### INFORMATION SHOWN ###
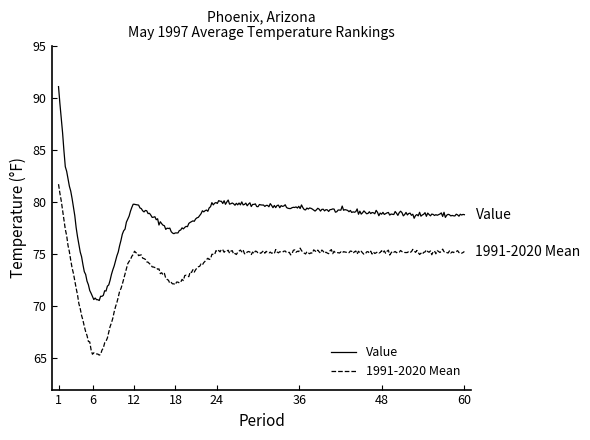

Is this an area chart (filled region under the line)?

No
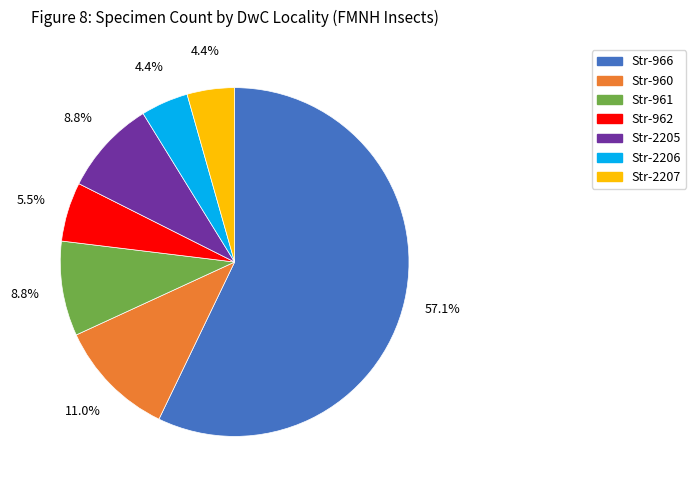

True or false: Str-2205 accounts for 24% of the total.

False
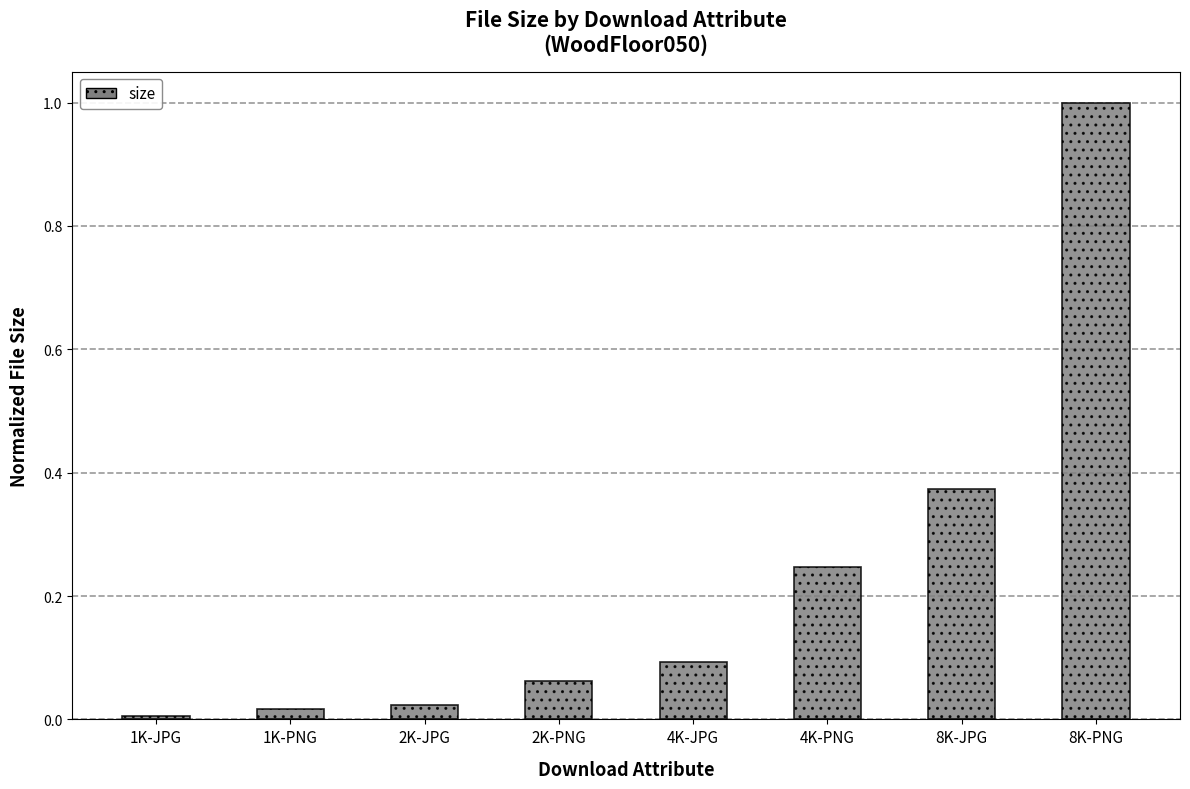

At which category does the chart reach its minimum across all series?

1K-JPG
###
### PROBLEM REQUIREMENTS
Can you render the text of all these entries as a JSON list of strings, with one string for each line, no blank lines, and the pictures left out?

### ANSWER SPACE
[
  "Is this an area chart (filled region under the line)?",
  "No",
  "True or false: Str-2205 accounts for 24% of the total.",
  "False",
  "At which category does the chart reach its minimum across all series?",
  "1K-JPG"
]